Investing in Teacher Training for Children with Disabilities

Supporting Children With Disabilities

Anna Hata
UNICEF Cambodia/2019/Anna Hata

26 December 2019

Siem Reap, August 2019 – Girls and boys living with disability are struggling to realise their potential in Cambodia. They face difficulties accessing inclusive and equitable education services and their participation in community life is limited. If they don’t drop out, they face poor quality learning environments and teachers poorly equipped to support their special needs.

A UNICEF project in Siem Reap has helped five teachers in Prasat Bakorng Primary School attend teacher training on Inclusive Early Childhood Education (IECE). Of their 125 students, including 61 girls, there are some children with physical and intellectual disabilities. The training has allowed them to better support and interact with these students.

Sort Pheap, a preschool teacher of children with physical and learning difficulties, says the training has had a significant impact on her teaching style and approach. “Before the training, I did not know how to identify children with disabilities. I saw every student in the same way. Even when I saw children wearing glasses, I did not think about what kind of support they needed. I did not know the problems they faced in the classroom,” Pheap explained. The training helped her recognize the characteristics of disabilities as well as methodologies to assist children with different needs in the classroom. “I began to find ways to manage an inclusive classroom and to communicate with parents more frequently for additional support at home,” says Pheap.

UNICEF Cambodia/2019/Anna Hata
Pheap Sort, teaching Khmer language in the classroom, paying attention to the children who need special care and support, by putting them closed to the teacher in Prasat Bakorng primary school, Siem Reap Province, Cambodia.
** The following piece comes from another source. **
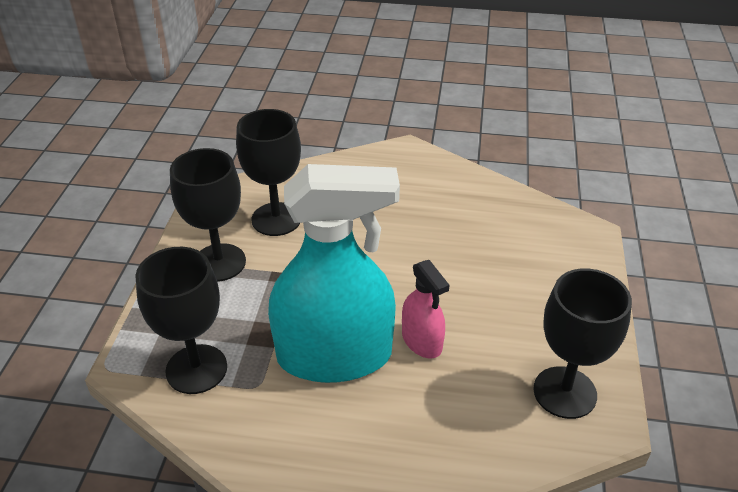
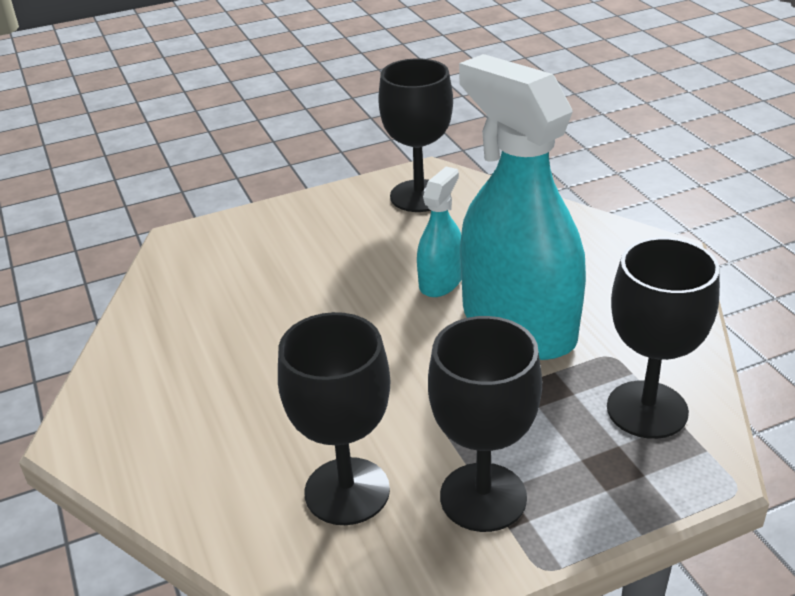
camera: 120 degrees left, 5 degrees down
pink spray bottle [402,260,449,358] -> turquoise spray bottle [417,167,461,297]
A six-year-old girl, Sambat, struggled with her sight difficulties in class before Pheap’s training. “At first, Sambat did not pay attention to learning activities. She tried to be alone and did not play with others,” explains Pheap. “I regularly brought pictures to show her and talk with her, encouraging her to join in with activities. I made sure she was close to me so that I could observe her well. This way she can touch the pictures I use and respond easily.“

UNICEF Cambodia/2019/AnnaHata
Pheap’s students paying attention to the lesson at Prast Bakorng primary school, Siem Reap Province, Cambodia.

Mel Sokleng, her 37-year-old mother, recognizes the change, “she knows how to sing and count numbers. She takes advice from the teacher and follows instructions. She likes to come to school and wants to meet the teacher and her friends. She does not want to miss the class.” Sokleng appreciates Pheap’s support for her daughter’s progress, “thanks to the teacher, my child can think more critically. I feel that the teacher has helped her a lot.” She also expressed her gratitude at her teacher’s advice, “the teacher told me to help my daughter study at home. Now, my daughter can tell me what the teacher says to her at preschool. She also asks me many questions.” Sokleng talks proudly about her daughter’s dream, “she says that she wants to become a teacher, so that she can support me as my family is poor. The teacher is her role model.”

Having capable teachers to support children with disabilities is crucial to help them reach their full potential. Research has shown that educational achievements are significantly lower for children with disabilities compared to their peers. Children with disabilities are almost twice as likely to be out of school (thirty per cent compared to sixteen per cent of children without a disability).[1]  

The school director, Aon Inn, is proud of the progress of his school teachers after the training. “Before, teachers didn’t pay attention to children with disabilities. With greater awareness, they began to change their attitude. They sit closer, speak slowly and talk more frequently with children who need special care.” The director holds teachers’ meetings three times a month to improve their knowledge. He is optimist that teachers can learn and cultivate ideas on how to pay attention to children with different types of disabilities.


“Teachers have started to plan their classes better, considering making a more engaging environment for children with disabilities. Children are making good progress,” says Aon Inn.


[1] MoEYS and Fast Track Initiative. 2011. Cambodia Childhood Out-of-School Survey, 2011.

UNICEF Cambodia/2019/Anna Hata
Aon Inn, school director at Bakorng school, Siem Reap. August 2019.

The school is also supporting children with disabilities beyond the classroom. They are fighting the stigma and encouraging parents to allow their children to participate in society, free from discrimination. Besides promoting their school enrollment, they are co-operating with the Women’s and Children’s Consultative Committees (WCCC) to engage with children with disabilities in the community. 

“Before, the community left their children at home if they had a disability. However, because of this supporting mechanism, more and more children with disabilities are enrolling in our school,” says Inn. The teacher training and the supporting mechanisms by the school and community, are making positive changes for children with disabilities and helping them reach their potential.

UNICEF Cambodia/2019/Anna Hata
Dol, five, a child with a disabled arm, smiling with his father, Dol Sambat at Prasat Bakorng primary school, Siem Reap Province, Cambodia.